» **RECORDS FOR PROCESSING**:
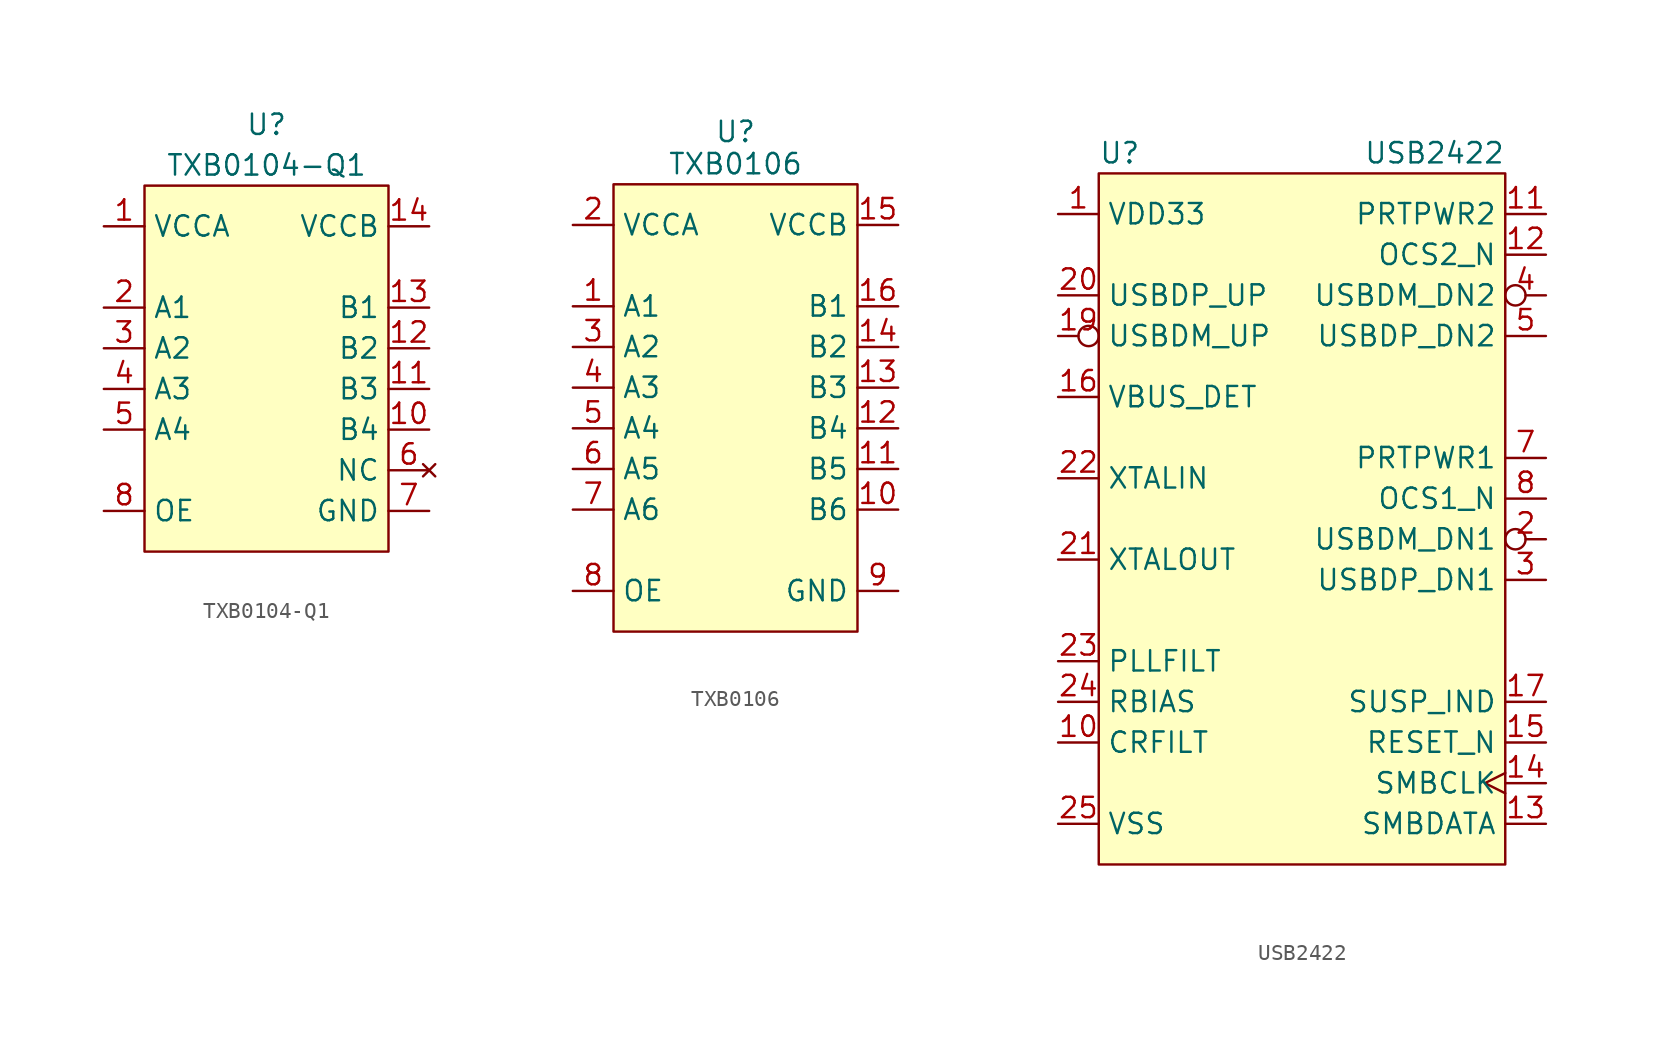
<source format=kicad_sym>
(kicad_symbol_lib
  (version 20241209)
  (generator "kicad_symbol_editor")
  (generator_version "9.0")
  (symbol "TXB0104-Q1"
    (property "Reference" "U"
      (at 0 15.24 0)
      (do_not_autoplace)
      (effects (font (size 1.27 1.27))))
    (property "Value" "TXB0104-Q1"
      (at 0 12.7 0)
      (do_not_autoplace)
      (effects (font (size 1.27 1.27))))
    (symbol "TXB0104-Q1_0_0"
      (pin power_in line (at -10.16 8.89 0) (length 2.54) (name "VCCA" (effects (font (size 1.27 1.27)))) (number "1" (effects (font (size 1.27 1.27)))))
      (pin bidirectional line (at -10.16 3.81 0) (length 2.54) (name "A1" (effects (font (size 1.27 1.27)))) (number "2" (effects (font (size 1.27 1.27)))))
      (pin bidirectional line (at -10.16 1.27 0) (length 2.54) (name "A2" (effects (font (size 1.27 1.27)))) (number "3" (effects (font (size 1.27 1.27)))))
      (pin bidirectional line (at -10.16 -1.27 0) (length 2.54) (name "A3" (effects (font (size 1.27 1.27)))) (number "4" (effects (font (size 1.27 1.27)))))
      (pin bidirectional line (at -10.16 -3.81 0) (length 2.54) (name "A4" (effects (font (size 1.27 1.27)))) (number "5" (effects (font (size 1.27 1.27)))))
      (pin input line (at -10.16 -8.89 0) (length 2.54) (name "OE" (effects (font (size 1.27 1.27)))) (number "8" (effects (font (size 1.27 1.27)))))
      (pin power_in line (at 10.16 8.89 180) (length 2.54) (name "VCCB" (effects (font (size 1.27 1.27)))) (number "14" (effects (font (size 1.27 1.27)))))
      (pin bidirectional line (at 10.16 3.81 180) (length 2.54) (name "B1" (effects (font (size 1.27 1.27)))) (number "13" (effects (font (size 1.27 1.27)))))
      (pin bidirectional line (at 10.16 1.27 180) (length 2.54) (name "B2" (effects (font (size 1.27 1.27)))) (number "12" (effects (font (size 1.27 1.27)))))
      (pin bidirectional line (at 10.16 -1.27 180) (length 2.54) (name "B3" (effects (font (size 1.27 1.27)))) (number "11" (effects (font (size 1.27 1.27)))))
      (pin bidirectional line (at 10.16 -3.81 180) (length 2.54) (name "B4" (effects (font (size 1.27 1.27)))) (number "10" (effects (font (size 1.27 1.27)))))
      (pin no_connect line (at 10.16 -6.35 180) (length 2.54) (name "NC" (effects (font (size 1.27 1.27)))) (number "6" (effects (font (size 1.27 1.27)))))
      (pin passive line (at 10.16 -8.89 180) (length 2.54) (name "GND" (effects (font (size 1.27 1.27)))) (number "7" (effects (font (size 1.27 1.27))))))
    (symbol "TXB0104-Q1_1_0"
      (pin no_connect line (at 10.16 -6.35 180) (length 2.54) (hide yes) (name "NC" (effects (font (size 1.27 1.27)))) (number "9" (effects (font (size 1.27 1.27)))))
      (pin passive line (at 10.16 -8.89 180) (length 2.54) (hide yes) (name "GND" (effects (font (size 1.27 1.27)))) (number "15" (effects (font (size 1.27 1.27))))))
    (symbol "TXB0104-Q1_1_1"
      (rectangle (start -7.62 11.43) (end 7.62 -11.43) (stroke (width 0) (type default)) (fill (type background)))))
  (symbol "TXB0106"
    (property "Reference" "U"
      (at 0 16.51 0)
      (do_not_autoplace)
      (effects (font (size 1.27 1.27)) (justify bottom)))
    (property "Value" "TXB0106"
      (at 0 15.24 0)
      (do_not_autoplace)
      (effects (font (size 1.27 1.27))))
    (symbol "TXB0106_0_0"
      (pin power_in line (at -10.16 11.43 0) (length 2.54) (name "VCCA" (effects (font (size 1.27 1.27)))) (number "2" (effects (font (size 1.27 1.27)))))
      (pin bidirectional line (at -10.16 6.35 0) (length 2.54) (name "A1" (effects (font (size 1.27 1.27)))) (number "1" (effects (font (size 1.27 1.27)))))
      (pin bidirectional line (at -10.16 3.81 0) (length 2.54) (name "A2" (effects (font (size 1.27 1.27)))) (number "3" (effects (font (size 1.27 1.27)))))
      (pin bidirectional line (at -10.16 1.27 0) (length 2.54) (name "A3" (effects (font (size 1.27 1.27)))) (number "4" (effects (font (size 1.27 1.27)))))
      (pin bidirectional line (at -10.16 -1.27 0) (length 2.54) (name "A4" (effects (font (size 1.27 1.27)))) (number "5" (effects (font (size 1.27 1.27)))))
      (pin bidirectional line (at -10.16 -3.81 0) (length 2.54) (name "A5" (effects (font (size 1.27 1.27)))) (number "6" (effects (font (size 1.27 1.27)))))
      (pin bidirectional line (at -10.16 -6.35 0) (length 2.54) (name "A6" (effects (font (size 1.27 1.27)))) (number "7" (effects (font (size 1.27 1.27)))))
      (pin input line (at -10.16 -11.43 0) (length 2.54) (name "OE" (effects (font (size 1.27 1.27)))) (number "8" (effects (font (size 1.27 1.27)))))
      (pin power_in line (at 10.16 11.43 180) (length 2.54) (name "VCCB" (effects (font (size 1.27 1.27)))) (number "15" (effects (font (size 1.27 1.27)))))
      (pin bidirectional line (at 10.16 6.35 180) (length 2.54) (name "B1" (effects (font (size 1.27 1.27)))) (number "16" (effects (font (size 1.27 1.27)))))
      (pin bidirectional line (at 10.16 3.81 180) (length 2.54) (name "B2" (effects (font (size 1.27 1.27)))) (number "14" (effects (font (size 1.27 1.27)))))
      (pin bidirectional line (at 10.16 1.27 180) (length 2.54) (name "B3" (effects (font (size 1.27 1.27)))) (number "13" (effects (font (size 1.27 1.27)))))
      (pin bidirectional line (at 10.16 -1.27 180) (length 2.54) (name "B4" (effects (font (size 1.27 1.27)))) (number "12" (effects (font (size 1.27 1.27)))))
      (pin bidirectional line (at 10.16 -3.81 180) (length 2.54) (name "B5" (effects (font (size 1.27 1.27)))) (number "11" (effects (font (size 1.27 1.27)))))
      (pin bidirectional line (at 10.16 -6.35 180) (length 2.54) (name "B6" (effects (font (size 1.27 1.27)))) (number "10" (effects (font (size 1.27 1.27)))))
      (pin passive line (at 10.16 -11.43 180) (length 2.54) (name "GND" (effects (font (size 1.27 1.27)))) (number "9" (effects (font (size 1.27 1.27))))))
    (symbol "TXB0106_1_0"
      (pin passive line (at 10.16 -11.43 180) (length 2.54) (hide yes) (name "PGND+" (effects (font (size 1.27 1.27)))) (number "17" (effects (font (size 1.27 1.27))))))
    (symbol "TXB0106_1_1"
      (rectangle (start -7.62 13.97) (end 7.62 -13.97) (stroke (width 0) (type default)) (fill (type background)))))
  (symbol "USB2422"
    (property "Reference" "U"
      (at -12.7 22.86 0)
      (do_not_autoplace)
      (effects (font (size 1.27 1.27)) (justify left)))
    (property "Value" "USB2422"
      (at 12.7 22.86 0)
      (do_not_autoplace)
      (effects (font (size 1.27 1.27)) (justify right)))
    (symbol "USB2422_0_0"
      (pin power_in line (at -15.24 19.05 0) (length 2.54) (name "VDD33" (effects (font (size 1.27 1.27)))) (number "1" (effects (font (size 1.27 1.27)))))
      (pin bidirectional line (at -15.24 13.97 0) (length 2.54) (name "USBDP_UP" (effects (font (size 1.27 1.27)))) (number "20" (effects (font (size 1.27 1.27)))))
      (pin bidirectional inverted (at -15.24 11.43 0) (length 2.54) (name "USBDM_UP" (effects (font (size 1.27 1.27)))) (number "19" (effects (font (size 1.27 1.27)))))
      (pin input line (at -15.24 7.62 0) (length 2.54) (name "VBUS_DET" (effects (font (size 1.27 1.27)))) (number "16" (effects (font (size 1.27 1.27)))))
      (pin passive line (at -15.24 -8.89 0) (length 2.54) (name "PLLFILT" (effects (font (size 1.27 1.27)))) (number "23" (effects (font (size 1.27 1.27)))))
      (pin passive line (at -15.24 -11.43 0) (length 2.54) (name "RBIAS" (effects (font (size 1.27 1.27)))) (number "24" (effects (font (size 1.27 1.27)))))
      (pin passive line (at -15.24 -13.97 0) (length 2.54) (name "CRFILT" (effects (font (size 1.27 1.27)))) (number "10" (effects (font (size 1.27 1.27)))))
      (pin passive line (at -15.24 -19.05 0) (length 2.54) (name "VSS" (effects (font (size 1.27 1.27)))) (number "25" (effects (font (size 1.27 1.27)))))
      (pin input line (at 15.24 19.05 180) (length 2.54) (name "PRTPWR2" (effects (font (size 1.27 1.27)))) (number "11" (effects (font (size 1.27 1.27)))))
      (pin input line (at 15.24 1.27 180) (length 2.54) (name "OCS1_N" (effects (font (size 1.27 1.27)))) (number "8" (effects (font (size 1.27 1.27))))))
    (symbol "USB2422_1_0"
      (pin power_in line (at -15.24 19.05 0) (length 2.54) (hide yes) (name "VDD33" (effects (font (size 1.27 1.27)))) (number "18" (effects (font (size 1.27 1.27)))))
      (pin power_in line (at -15.24 19.05 0) (length 2.54) (hide yes) (name "VDD33" (effects (font (size 1.27 1.27)))) (number "9" (effects (font (size 1.27 1.27)))))
      (pin input line (at -15.24 2.54 0) (length 2.54) (name "XTALIN" (effects (font (size 1.27 1.27)))) (number "22" (effects (font (size 1.27 1.27)))) (alternate "CLKIN" input line))
      (pin output line (at -15.24 -2.54 0) (length 2.54) (name "XTALOUT" (effects (font (size 1.27 1.27)))) (number "21" (effects (font (size 1.27 1.27)))) (alternate "CLKIN_EN" input line))
      (pin no_connect line (at -15.24 -6.35 0) (length 2.54) (hide yes) (name "NC" (effects (font (size 1.27 1.27)))) (number "6" (effects (font (size 1.27 1.27)))))
      (pin input line (at 15.24 16.51 180) (length 2.54) (name "OCS2_N" (effects (font (size 1.27 1.27)))) (number "12" (effects (font (size 1.27 1.27)))))
      (pin bidirectional inverted (at 15.24 13.97 180) (length 2.54) (name "USBDM_DN2" (effects (font (size 1.27 1.27)))) (number "4" (effects (font (size 1.27 1.27)))) (alternate "PRT_DIS_M2" passive line))
      (pin bidirectional line (at 15.24 11.43 180) (length 2.54) (name "USBDP_DN2" (effects (font (size 1.27 1.27)))) (number "5" (effects (font (size 1.27 1.27)))) (alternate "PRT_DIS_P2" passive line))
      (pin input line (at 15.24 3.81 180) (length 2.54) (name "PRTPWR1" (effects (font (size 1.27 1.27)))) (number "7" (effects (font (size 1.27 1.27)))) (alternate "BC_EN1" input line))
      (pin bidirectional inverted (at 15.24 -1.27 180) (length 2.54) (name "USBDM_DN1" (effects (font (size 1.27 1.27)))) (number "2" (effects (font (size 1.27 1.27)))) (alternate "PRT_DIS_M1" passive line))
      (pin bidirectional line (at 15.24 -3.81 180) (length 2.54) (name "USBDP_DN1" (effects (font (size 1.27 1.27)))) (number "3" (effects (font (size 1.27 1.27)))) (alternate "PRT_DIS_P1" passive line))
      (pin output line (at 15.24 -11.43 180) (length 2.54) (name "SUSP_IND" (effects (font (size 1.27 1.27)))) (number "17" (effects (font (size 1.27 1.27)))) (alternate "LOCAL_PWR" input line) (alternate "NON_REM0" passive line))
      (pin input line (at 15.24 -13.97 180) (length 2.54) (name "RESET_N" (effects (font (size 1.27 1.27)))) (number "15" (effects (font (size 1.27 1.27)))))
      (pin input clock (at 15.24 -16.51 180) (length 2.54) (name "SMBCLK" (effects (font (size 1.27 1.27)))) (number "14" (effects (font (size 1.27 1.27)))) (alternate "CFG_SEL" passive clock))
      (pin input line (at 15.24 -19.05 180) (length 2.54) (name "SMBDATA" (effects (font (size 1.27 1.27)))) (number "13" (effects (font (size 1.27 1.27)))) (alternate "NON_REM1" passive line)))
    (symbol "USB2422_1_1"
      (rectangle (start -12.7 21.59) (end 12.7 -21.59) (stroke (width 0) (type default)) (fill (type background))))))
</source>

» **EXERCISE DIRECTIONS**: Each line, from the beginning of the listing to the line bearing "(pin power_in line (at -10.16 8.89" inclusive, should be copied exactly; the pictures stay out.

» **OUTPUT**:
<source format=kicad_sym>
(kicad_symbol_lib
  (version 20241209)
  (generator "kicad_symbol_editor")
  (generator_version "9.0")
  (symbol "TXB0104-Q1"
    (property "Reference" "U"
      (at 0 15.24 0)
      (do_not_autoplace)
      (effects (font (size 1.27 1.27))))
    (property "Value" "TXB0104-Q1"
      (at 0 12.7 0)
      (do_not_autoplace)
      (effects (font (size 1.27 1.27))))
    (symbol "TXB0104-Q1_0_0"
      (pin power_in line (at -10.16 8.89 0) (length 2.54) (name "VCCA" (effects (font (size 1.27 1.27)))) (number "1" (effects (font (size 1.27 1.27)))))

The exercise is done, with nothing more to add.